5pm-7pm--Get dressed, put on face, get dinner, get jammies on Dash who falls asleep eating. I clean him up and put him to bed. Try and dress Pink Ninja for bed, she awakes....I decide on chocolate sweater, below knee pencil denim skirt, chocolate brown boots....In case you have not noticed I am in love with these boots.......

7pm-9pm--Drive to Dear Husbands work place for closing ceremonies.......

Why did everything run in shifts today? I am exhausted, and have a similar day tommorow. I did entertain myself at the closing ceremonies....more on that later....

must go to bed....

The Elusive Not so Little Black Dress



The bad news is I got rid of all of my formal wear after "giving birth to the Toddlers". I had a great selection, however I hated looking at them hanging in the closet. I swear I could hear them chuckle every time I touched them. So after the babies, I got rid of them, gave them to a friend of mine. Good riddance. It was a freeing experience. I had gorgeous gowns of all colors, golden, cream, pewter....I had one little black dress....Worn once. I prided myself on never having to depend on it as a staple.


I have always prided myself on being "stylish" on a budget , which is something I have had to work on, and study. I grew up wearing almost exclusively 2nd hand clothing and hand me downs....Ugly ones at that. I had to teach myself what to buy, and how to buy a couple of basic great pieces that would expand my wardrobe. I had a great closet.....

I did learn an important lesson after being pregnant and stopping smoking and deployments. It is hard to be larger than a size 5 and look great in "anything".....
When you are a size 5, you have a certain capability of carrying off MOST clothing. Clothing does not even necessarily need to be made well when you are a size 5 or under. Almost anything looks great.

This changed for me when I grew out of those clothes, and that size.

I had to spend more time looking and more money trying to look stylish...UGHHHH.

So my wardrobe reflects that. I haven't bought much. Quite frankly my Dear Husband has a better eye than myself when it comes to dressing my new figure.

Today I went to "the Maul" against all good and reasonable judgment. Guess what? The children were fantastic. I tried on 20 dresses. 20 of them. The children were great, helped me pick colors, sang me songs and told me stories.

One dress fit better and looked better than all of the rest. I knew I had shoes that would look great. I knew the fabric could be worn season round. The neckline was a modified boatneck, my sweet pearls will look fantastic. The length skims the bottom of my knees. A kickpleat in the back. Fully lined, nice construction, flattering. Oh and the best part, the back dips down just a teeny bit, and there is nice detailing at the back.

I was a little sad that I was taking the easy way out, after all, the dress was "a black one", but I went ahead and hung it on the hanger took it to the sales lady.

I about fainted when she told me the price......$35.00. I am still smiling.

I can wear the darn thing gardening, trimming hedges, heck even fingerpainting!!

Monday, October 10, 2005

Smiling

Yesterday after the dress hunting, I had the urge to stop by Dear Husbands office. The toddlers miss Daddy, they have only seen him for brief moments before drifting off to sleep.....I think a 5 minute visit might do everyone some good.

■ Input records ■
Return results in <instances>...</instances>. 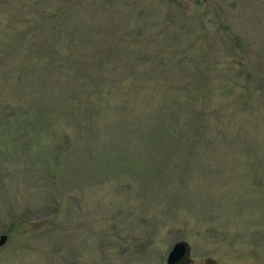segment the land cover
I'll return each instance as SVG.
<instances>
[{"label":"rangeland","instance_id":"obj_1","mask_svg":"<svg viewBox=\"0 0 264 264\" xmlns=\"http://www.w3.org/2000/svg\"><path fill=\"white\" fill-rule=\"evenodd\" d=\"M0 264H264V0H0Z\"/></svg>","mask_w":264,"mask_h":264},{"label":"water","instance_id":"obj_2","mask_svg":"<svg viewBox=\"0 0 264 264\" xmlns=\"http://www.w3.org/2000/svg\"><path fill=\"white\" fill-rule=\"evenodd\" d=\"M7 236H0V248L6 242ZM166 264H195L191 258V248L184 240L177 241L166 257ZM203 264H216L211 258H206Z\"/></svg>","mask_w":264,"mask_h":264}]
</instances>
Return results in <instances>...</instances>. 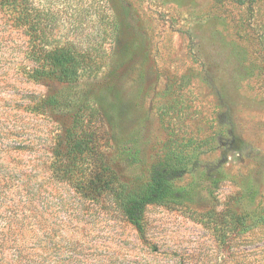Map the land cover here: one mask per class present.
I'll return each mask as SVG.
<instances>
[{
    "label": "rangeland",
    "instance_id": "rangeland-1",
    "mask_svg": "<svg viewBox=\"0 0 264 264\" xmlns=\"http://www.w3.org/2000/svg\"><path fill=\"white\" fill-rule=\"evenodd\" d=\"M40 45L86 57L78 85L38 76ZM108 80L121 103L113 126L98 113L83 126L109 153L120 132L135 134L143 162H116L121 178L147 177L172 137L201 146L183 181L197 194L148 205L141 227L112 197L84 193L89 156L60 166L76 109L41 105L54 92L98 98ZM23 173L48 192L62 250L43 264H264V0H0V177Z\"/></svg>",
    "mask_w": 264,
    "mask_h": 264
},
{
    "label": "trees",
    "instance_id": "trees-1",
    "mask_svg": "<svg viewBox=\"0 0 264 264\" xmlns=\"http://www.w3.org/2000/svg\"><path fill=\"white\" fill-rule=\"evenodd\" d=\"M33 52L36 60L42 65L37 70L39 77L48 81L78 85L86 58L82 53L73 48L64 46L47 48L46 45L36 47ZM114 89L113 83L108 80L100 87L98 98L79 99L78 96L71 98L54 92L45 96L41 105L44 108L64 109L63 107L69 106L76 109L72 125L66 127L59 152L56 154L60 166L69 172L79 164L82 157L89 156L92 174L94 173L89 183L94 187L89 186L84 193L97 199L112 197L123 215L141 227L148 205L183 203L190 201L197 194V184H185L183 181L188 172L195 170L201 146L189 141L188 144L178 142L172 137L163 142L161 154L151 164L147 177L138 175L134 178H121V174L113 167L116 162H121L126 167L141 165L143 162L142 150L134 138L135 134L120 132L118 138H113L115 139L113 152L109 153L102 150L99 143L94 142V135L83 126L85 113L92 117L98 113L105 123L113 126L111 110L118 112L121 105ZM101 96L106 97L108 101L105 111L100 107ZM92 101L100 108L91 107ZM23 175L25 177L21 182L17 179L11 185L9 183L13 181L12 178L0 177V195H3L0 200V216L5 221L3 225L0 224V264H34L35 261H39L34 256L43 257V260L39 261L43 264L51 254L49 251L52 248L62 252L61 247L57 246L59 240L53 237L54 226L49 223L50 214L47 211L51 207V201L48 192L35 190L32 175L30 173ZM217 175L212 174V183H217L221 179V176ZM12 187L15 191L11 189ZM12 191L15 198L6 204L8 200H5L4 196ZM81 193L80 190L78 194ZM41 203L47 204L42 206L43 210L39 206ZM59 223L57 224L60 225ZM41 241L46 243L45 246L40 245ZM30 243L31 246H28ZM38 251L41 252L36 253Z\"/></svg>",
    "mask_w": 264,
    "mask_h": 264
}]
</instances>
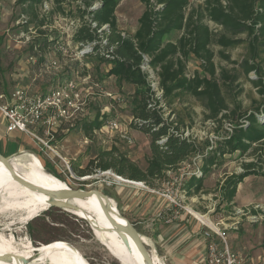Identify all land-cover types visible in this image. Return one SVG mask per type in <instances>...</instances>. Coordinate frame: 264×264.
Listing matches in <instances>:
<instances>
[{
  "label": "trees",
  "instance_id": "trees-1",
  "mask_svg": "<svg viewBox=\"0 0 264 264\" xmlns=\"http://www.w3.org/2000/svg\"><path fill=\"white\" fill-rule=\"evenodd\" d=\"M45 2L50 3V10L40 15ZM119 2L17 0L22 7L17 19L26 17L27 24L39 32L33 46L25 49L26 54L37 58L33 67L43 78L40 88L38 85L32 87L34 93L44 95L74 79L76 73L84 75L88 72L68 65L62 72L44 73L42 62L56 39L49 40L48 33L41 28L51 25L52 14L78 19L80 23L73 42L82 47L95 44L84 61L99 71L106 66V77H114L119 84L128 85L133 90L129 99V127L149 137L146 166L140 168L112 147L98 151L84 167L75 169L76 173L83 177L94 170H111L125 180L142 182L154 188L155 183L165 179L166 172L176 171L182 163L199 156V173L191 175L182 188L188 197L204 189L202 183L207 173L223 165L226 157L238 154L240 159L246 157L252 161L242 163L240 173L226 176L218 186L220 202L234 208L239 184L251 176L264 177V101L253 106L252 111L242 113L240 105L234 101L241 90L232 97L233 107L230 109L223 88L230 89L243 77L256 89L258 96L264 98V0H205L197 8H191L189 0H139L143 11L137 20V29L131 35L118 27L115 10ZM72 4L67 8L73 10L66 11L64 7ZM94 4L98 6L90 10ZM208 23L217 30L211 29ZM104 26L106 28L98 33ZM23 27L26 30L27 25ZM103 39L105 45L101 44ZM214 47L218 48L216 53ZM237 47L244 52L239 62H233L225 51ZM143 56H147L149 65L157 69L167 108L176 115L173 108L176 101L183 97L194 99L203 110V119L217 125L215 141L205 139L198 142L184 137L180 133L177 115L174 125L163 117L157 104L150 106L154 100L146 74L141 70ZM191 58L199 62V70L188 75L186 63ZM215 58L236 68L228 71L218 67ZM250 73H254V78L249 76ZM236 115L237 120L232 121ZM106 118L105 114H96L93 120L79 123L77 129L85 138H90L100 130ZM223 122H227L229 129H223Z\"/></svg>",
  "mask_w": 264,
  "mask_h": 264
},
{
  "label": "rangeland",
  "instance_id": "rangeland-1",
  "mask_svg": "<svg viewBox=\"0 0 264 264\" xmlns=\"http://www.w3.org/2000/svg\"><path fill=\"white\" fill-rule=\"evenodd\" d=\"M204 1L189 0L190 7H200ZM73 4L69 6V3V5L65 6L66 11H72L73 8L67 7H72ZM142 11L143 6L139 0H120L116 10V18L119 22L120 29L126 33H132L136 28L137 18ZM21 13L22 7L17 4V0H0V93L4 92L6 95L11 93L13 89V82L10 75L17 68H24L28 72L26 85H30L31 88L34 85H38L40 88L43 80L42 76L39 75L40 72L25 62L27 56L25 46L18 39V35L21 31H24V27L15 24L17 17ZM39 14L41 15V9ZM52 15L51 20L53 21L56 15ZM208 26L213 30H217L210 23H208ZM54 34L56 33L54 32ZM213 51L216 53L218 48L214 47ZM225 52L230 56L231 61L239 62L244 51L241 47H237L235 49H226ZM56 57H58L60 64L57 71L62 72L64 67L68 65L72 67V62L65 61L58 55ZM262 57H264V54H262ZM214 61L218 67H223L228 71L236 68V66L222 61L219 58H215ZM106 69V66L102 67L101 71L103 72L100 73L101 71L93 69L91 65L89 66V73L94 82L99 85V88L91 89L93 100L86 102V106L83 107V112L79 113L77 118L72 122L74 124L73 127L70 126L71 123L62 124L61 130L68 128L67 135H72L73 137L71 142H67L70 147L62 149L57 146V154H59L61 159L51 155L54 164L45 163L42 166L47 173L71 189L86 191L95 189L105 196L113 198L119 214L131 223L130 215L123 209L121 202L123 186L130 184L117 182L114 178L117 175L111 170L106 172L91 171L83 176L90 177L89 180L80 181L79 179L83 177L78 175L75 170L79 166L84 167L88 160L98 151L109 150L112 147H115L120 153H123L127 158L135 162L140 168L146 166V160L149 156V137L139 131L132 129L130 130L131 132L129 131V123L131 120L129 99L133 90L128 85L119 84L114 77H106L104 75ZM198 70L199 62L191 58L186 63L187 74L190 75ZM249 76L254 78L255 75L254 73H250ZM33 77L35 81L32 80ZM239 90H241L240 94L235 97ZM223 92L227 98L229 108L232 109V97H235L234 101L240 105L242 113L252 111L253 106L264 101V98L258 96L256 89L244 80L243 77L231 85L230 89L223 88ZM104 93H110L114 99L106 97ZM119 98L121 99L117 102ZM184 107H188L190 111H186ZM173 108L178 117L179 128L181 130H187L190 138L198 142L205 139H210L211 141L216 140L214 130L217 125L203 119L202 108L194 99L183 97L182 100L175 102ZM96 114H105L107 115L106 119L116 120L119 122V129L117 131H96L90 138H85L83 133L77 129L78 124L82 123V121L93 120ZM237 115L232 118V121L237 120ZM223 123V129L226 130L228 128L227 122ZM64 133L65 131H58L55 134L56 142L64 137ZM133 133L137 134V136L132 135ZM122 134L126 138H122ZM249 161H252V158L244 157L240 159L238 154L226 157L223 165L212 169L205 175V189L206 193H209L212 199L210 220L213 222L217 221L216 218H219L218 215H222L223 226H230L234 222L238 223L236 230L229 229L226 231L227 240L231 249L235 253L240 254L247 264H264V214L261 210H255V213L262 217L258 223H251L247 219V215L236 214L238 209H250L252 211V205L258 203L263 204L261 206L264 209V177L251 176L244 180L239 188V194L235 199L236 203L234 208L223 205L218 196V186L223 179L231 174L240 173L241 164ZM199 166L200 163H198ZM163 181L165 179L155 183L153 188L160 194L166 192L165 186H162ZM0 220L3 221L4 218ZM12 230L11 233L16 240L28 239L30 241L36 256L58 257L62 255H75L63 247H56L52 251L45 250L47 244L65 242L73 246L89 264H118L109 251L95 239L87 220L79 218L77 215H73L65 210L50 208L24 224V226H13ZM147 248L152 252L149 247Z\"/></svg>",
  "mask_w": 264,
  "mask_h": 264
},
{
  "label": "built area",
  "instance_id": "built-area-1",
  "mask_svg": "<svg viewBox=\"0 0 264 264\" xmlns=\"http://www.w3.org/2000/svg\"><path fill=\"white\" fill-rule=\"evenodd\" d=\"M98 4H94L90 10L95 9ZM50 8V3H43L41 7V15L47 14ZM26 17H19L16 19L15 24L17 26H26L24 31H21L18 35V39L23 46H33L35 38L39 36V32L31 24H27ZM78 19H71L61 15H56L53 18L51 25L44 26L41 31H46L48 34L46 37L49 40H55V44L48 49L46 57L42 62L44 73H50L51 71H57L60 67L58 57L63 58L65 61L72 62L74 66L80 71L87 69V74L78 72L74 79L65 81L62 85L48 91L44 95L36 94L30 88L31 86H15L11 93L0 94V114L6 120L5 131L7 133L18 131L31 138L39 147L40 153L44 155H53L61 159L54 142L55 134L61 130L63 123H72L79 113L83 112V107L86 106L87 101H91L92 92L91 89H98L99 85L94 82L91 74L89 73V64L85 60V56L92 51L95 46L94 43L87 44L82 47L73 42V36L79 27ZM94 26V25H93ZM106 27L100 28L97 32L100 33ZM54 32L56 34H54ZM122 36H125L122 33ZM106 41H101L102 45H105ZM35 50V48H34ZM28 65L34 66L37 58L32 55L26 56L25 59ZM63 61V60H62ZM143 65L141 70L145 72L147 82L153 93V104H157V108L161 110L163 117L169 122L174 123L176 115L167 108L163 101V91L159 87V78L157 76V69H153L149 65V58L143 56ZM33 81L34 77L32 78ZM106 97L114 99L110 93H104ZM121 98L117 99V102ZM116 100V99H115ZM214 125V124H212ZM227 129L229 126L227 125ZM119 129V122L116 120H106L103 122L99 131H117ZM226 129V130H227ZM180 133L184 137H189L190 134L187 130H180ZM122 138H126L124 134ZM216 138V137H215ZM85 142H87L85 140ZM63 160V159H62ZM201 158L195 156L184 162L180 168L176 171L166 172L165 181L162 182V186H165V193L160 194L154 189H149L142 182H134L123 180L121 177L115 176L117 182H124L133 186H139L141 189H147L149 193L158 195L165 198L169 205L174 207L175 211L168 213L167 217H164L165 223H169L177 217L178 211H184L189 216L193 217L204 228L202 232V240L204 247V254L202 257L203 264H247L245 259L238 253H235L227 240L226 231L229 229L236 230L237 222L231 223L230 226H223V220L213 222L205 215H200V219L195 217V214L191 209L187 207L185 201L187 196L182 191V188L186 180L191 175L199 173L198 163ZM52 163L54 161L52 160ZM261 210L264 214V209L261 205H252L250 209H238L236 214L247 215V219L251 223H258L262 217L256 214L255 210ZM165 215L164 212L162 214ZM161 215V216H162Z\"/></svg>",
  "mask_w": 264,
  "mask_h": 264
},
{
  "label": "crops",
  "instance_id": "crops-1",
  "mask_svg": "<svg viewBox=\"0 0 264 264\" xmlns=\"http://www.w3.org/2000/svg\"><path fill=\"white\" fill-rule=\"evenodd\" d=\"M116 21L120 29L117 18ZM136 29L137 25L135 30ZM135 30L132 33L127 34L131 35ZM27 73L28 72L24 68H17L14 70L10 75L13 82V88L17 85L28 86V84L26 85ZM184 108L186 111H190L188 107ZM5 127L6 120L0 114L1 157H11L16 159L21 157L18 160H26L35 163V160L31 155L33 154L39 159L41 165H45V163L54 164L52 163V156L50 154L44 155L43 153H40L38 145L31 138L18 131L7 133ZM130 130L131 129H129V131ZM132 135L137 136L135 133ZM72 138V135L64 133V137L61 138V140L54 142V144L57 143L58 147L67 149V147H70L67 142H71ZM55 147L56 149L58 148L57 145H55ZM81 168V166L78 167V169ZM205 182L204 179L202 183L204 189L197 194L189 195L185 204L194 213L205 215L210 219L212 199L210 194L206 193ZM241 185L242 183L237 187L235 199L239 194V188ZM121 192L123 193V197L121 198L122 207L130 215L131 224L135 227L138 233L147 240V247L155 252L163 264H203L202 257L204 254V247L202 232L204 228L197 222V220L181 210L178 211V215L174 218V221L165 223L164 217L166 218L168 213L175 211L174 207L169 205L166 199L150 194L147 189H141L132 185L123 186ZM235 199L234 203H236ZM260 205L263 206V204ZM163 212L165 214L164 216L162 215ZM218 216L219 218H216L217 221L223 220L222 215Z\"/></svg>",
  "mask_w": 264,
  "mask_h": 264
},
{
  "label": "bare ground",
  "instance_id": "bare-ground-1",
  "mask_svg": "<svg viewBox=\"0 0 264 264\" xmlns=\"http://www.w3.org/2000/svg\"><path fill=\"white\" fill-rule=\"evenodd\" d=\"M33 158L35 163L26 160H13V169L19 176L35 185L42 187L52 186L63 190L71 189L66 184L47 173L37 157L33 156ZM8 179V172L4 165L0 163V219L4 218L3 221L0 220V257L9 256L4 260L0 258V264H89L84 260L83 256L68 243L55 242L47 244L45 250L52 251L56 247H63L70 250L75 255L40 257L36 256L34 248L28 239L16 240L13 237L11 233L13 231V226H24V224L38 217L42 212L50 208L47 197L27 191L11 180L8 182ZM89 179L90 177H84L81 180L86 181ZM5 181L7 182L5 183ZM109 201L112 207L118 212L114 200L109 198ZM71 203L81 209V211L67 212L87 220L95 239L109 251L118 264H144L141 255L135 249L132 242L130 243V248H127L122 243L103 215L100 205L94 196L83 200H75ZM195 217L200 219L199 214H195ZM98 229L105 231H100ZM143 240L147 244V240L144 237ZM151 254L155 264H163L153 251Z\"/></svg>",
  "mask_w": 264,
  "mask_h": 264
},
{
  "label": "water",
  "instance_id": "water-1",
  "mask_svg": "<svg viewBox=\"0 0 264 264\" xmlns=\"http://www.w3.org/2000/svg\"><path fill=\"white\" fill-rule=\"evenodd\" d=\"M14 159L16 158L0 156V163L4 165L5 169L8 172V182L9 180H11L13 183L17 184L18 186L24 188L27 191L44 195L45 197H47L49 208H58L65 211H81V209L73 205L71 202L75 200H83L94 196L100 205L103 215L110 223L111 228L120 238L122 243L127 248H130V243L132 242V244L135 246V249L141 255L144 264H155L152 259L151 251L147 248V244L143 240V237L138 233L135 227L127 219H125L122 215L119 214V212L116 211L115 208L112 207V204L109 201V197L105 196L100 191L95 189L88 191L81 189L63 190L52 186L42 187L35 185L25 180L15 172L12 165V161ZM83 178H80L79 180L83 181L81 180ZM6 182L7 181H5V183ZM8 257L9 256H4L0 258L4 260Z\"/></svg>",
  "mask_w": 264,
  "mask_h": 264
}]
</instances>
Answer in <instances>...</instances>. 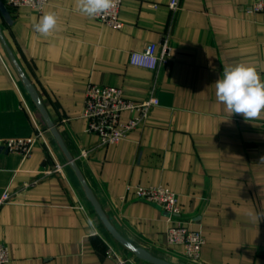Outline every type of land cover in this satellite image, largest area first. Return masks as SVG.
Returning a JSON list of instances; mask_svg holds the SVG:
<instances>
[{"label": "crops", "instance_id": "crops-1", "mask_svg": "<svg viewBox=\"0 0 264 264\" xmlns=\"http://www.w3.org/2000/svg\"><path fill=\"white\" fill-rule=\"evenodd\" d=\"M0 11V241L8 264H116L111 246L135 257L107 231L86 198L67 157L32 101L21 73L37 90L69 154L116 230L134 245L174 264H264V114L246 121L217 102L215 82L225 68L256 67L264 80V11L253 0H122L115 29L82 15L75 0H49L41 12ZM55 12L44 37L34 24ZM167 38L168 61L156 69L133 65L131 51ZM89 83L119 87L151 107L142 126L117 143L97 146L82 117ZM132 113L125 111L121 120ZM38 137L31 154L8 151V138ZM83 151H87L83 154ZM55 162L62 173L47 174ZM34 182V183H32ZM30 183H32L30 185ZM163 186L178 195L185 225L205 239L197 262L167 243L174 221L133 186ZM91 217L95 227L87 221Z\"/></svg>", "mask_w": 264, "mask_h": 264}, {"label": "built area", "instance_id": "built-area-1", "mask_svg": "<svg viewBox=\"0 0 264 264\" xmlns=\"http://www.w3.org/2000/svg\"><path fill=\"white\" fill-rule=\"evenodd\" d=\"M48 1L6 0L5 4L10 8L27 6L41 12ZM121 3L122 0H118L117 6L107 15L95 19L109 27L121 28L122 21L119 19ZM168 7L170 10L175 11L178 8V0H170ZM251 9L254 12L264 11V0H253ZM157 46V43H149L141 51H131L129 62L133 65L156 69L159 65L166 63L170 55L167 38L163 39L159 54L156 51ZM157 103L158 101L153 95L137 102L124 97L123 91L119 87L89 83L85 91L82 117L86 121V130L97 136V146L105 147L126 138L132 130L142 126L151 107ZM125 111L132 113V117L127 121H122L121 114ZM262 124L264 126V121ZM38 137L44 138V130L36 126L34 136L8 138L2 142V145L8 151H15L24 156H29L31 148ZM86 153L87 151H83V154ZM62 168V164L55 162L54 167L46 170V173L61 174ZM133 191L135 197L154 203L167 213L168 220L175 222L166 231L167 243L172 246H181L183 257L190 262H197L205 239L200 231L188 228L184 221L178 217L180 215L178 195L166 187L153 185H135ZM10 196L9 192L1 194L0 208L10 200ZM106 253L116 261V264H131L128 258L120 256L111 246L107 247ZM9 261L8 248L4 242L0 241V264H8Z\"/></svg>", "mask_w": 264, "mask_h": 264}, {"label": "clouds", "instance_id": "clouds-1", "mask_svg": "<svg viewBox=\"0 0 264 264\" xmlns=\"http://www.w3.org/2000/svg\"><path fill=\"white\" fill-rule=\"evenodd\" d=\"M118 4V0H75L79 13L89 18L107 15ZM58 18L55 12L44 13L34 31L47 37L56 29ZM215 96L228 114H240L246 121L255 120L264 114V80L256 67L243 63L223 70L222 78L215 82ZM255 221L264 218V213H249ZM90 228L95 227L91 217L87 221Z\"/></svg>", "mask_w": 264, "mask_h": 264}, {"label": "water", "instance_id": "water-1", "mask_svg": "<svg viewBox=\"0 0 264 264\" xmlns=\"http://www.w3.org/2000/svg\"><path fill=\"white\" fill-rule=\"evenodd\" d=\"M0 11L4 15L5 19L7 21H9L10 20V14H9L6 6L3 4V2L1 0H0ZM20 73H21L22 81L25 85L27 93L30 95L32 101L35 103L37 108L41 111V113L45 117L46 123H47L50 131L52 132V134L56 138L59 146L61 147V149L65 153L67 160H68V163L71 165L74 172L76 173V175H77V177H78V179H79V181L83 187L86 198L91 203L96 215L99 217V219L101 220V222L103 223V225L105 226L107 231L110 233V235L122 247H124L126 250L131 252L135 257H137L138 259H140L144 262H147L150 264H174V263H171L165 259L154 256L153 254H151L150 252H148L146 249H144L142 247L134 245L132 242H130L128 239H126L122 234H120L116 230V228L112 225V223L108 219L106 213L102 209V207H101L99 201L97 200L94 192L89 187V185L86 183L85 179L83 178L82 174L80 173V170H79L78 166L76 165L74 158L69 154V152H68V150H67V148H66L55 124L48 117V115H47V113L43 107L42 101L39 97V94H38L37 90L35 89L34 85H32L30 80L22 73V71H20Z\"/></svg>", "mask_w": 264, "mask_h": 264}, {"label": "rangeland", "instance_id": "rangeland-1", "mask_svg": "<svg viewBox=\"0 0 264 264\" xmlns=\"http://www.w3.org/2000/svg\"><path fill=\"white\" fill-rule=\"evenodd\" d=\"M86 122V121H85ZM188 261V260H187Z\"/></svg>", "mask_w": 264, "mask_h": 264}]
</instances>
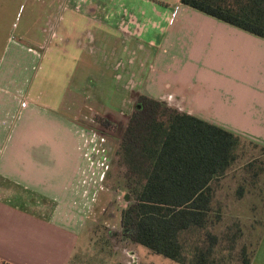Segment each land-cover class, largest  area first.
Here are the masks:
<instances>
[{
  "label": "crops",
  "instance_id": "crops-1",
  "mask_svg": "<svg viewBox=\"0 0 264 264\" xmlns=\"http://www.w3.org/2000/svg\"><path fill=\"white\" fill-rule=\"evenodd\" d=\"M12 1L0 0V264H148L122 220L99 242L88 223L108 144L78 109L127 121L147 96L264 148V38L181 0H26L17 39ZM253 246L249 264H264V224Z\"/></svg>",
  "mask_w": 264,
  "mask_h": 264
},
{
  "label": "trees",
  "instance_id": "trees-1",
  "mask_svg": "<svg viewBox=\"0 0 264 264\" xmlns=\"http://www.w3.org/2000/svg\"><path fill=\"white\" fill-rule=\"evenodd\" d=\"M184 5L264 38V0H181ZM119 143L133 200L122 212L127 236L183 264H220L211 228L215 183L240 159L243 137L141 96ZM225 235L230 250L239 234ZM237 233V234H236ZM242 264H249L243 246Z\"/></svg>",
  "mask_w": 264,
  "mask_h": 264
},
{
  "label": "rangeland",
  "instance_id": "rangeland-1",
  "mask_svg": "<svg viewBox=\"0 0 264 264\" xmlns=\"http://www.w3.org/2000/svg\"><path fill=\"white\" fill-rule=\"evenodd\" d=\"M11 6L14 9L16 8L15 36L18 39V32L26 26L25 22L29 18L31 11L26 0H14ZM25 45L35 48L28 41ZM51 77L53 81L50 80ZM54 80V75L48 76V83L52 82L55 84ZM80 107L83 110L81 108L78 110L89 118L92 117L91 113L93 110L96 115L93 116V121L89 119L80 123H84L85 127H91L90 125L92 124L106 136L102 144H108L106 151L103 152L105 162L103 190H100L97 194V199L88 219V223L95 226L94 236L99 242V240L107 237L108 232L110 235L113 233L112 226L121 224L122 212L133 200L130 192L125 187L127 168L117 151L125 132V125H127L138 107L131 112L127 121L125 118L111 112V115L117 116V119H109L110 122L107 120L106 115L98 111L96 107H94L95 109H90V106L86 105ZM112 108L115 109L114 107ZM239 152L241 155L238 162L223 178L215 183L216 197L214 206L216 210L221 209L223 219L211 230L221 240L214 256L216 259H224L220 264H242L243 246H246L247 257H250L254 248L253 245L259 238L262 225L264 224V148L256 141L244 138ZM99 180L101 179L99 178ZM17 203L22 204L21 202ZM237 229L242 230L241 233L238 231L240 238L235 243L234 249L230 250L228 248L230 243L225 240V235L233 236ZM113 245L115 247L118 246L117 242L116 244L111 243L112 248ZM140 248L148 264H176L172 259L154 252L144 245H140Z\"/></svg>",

■ Directions ■
• A. Set down the part of the blog entries starting with "This changed for" and going on through "told me stories.", unchanged.
• B. Locate and copy every line of the listing that contains the word "bare".

■ Responses per task ■
• A.
This changed for me when I grew out of those clothes, and that size.

I had to spend more time looking and more money trying to look stylish...UGHHHH.

So my wardrobe reflects that. I haven't bought much. Quite frankly my Dear Husband has a better eye than myself when it comes to dressing my new figure.

Today I went to "the Maul" against all good and reasonable judgment. Guess what? The children were fantastic. I tried on 20 dresses. 20 of them. The children were great, helped me pick colors, sang me songs and told me stories.

• B.
  "label": "bare ground",
  "instance_id": "bare-ground-1",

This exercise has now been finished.